The only question we have in this case is whether the State court has jurisdiction when special circumstances of irreparable injury are alleged and not controverted, *690augmented by the necessary' time of the board in making the preliminary investigation, and subject to a possibility that that board will’ not take jurisdiction on account of the small amount of influence the transaction has on the flow of interstate commerce. This being in the discretion of the board, it was not necessary for complainant to take that risk in a situation which was then holding up construction and causing irreparable damage. National Labor Relations Board v. Denver Building and Construction Trades Council, supra (4), 341 U.S. 675, 71 S.Ct. at pages 949, 950, 71 L.Ed. 1284.See, also, for current practice in that respect, “Release of National Labor Relations Board, dated October 6, 1950,” under which the board will exercise jurisdiction when any enterprise has a direct inflow of material valued at $500,000 a year, or an indirect inflow of material valued at $1,000,000 a year.
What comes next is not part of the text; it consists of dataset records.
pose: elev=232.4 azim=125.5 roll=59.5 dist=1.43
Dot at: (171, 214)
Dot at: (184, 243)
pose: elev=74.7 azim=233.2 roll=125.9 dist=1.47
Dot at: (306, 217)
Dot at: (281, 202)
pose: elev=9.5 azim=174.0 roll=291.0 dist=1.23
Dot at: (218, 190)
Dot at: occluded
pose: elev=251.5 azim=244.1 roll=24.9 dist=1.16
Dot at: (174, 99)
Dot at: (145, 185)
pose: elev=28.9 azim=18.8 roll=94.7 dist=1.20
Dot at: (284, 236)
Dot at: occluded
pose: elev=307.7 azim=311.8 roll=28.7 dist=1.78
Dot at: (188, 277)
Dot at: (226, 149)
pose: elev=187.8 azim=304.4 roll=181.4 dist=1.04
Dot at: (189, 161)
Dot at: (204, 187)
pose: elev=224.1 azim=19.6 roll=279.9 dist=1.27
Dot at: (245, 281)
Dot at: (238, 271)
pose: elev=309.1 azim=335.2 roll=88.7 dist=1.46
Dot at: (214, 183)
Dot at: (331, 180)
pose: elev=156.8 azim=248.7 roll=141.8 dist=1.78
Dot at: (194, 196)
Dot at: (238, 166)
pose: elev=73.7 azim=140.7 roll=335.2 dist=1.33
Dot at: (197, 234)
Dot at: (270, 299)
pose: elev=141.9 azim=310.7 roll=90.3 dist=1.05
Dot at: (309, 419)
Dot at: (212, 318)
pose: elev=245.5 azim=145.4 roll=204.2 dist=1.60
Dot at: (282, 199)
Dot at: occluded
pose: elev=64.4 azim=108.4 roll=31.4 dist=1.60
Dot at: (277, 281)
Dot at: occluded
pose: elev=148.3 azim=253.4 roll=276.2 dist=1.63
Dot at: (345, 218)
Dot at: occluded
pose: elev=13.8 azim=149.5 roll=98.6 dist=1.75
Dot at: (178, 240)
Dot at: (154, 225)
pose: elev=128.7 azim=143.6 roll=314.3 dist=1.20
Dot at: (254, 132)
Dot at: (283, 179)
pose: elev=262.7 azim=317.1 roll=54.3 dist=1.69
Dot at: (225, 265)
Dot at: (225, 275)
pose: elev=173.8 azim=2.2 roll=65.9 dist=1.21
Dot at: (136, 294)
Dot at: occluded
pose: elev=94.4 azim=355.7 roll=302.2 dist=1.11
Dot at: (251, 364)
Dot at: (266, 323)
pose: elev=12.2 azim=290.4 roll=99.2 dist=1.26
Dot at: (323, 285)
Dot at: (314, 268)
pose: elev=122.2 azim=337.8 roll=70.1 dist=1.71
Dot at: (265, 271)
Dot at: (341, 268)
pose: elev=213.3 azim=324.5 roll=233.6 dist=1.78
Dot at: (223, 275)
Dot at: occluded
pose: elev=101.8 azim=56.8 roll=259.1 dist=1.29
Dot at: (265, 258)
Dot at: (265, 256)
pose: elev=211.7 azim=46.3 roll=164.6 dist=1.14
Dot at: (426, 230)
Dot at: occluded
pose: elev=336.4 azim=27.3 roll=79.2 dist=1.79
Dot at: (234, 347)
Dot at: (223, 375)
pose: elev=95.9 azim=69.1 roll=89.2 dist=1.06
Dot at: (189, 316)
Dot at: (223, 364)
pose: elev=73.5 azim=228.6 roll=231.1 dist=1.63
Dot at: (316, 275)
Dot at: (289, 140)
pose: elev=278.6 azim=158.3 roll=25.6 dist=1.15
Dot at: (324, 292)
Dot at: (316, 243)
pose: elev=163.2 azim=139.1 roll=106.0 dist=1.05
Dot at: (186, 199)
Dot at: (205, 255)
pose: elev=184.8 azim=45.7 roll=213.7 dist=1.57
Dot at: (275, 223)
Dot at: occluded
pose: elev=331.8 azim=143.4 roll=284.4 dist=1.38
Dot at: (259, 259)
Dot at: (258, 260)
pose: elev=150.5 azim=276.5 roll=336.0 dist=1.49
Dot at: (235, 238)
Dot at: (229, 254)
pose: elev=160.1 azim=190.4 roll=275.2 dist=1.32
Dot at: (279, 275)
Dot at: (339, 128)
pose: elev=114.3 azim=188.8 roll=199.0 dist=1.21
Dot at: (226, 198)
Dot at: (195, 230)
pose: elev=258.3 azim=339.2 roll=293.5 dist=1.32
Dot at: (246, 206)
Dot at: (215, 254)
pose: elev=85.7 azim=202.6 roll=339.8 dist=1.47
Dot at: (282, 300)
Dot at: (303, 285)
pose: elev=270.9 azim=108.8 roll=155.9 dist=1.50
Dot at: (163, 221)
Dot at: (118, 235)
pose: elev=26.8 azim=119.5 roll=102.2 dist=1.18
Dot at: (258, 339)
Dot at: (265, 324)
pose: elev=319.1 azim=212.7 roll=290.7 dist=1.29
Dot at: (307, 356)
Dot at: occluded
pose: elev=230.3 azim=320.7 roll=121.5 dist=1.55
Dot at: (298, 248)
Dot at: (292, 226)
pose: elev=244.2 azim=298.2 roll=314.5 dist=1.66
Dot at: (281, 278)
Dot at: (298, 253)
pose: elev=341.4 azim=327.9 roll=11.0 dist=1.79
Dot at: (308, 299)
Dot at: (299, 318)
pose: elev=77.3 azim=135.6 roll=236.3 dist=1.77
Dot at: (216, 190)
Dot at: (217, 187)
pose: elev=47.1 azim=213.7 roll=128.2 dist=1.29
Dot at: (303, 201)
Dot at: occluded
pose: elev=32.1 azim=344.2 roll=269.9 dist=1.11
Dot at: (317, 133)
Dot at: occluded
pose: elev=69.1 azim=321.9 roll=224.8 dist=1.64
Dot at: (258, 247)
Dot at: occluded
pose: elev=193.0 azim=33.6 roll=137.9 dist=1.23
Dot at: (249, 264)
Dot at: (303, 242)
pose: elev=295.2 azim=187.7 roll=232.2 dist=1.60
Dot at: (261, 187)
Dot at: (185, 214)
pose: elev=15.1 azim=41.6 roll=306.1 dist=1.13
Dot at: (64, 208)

Considering that release and the urgency of the need for an immediate injunction to prevent irreparable damage, we still think a state court of equity was open to com-, plainant. No other court had jurisdiction. The only other remedy was before the board. We think the authorities support the view that a state court of equity has jurisdiction upon a showing of extraordinary circumstances or irreparable injury.

The application for rehearing is over-, ruled.

LIVINGSTON, C. J., and BROWN, LAWSON, SIMPSON and STAKELY, JJ-, concur.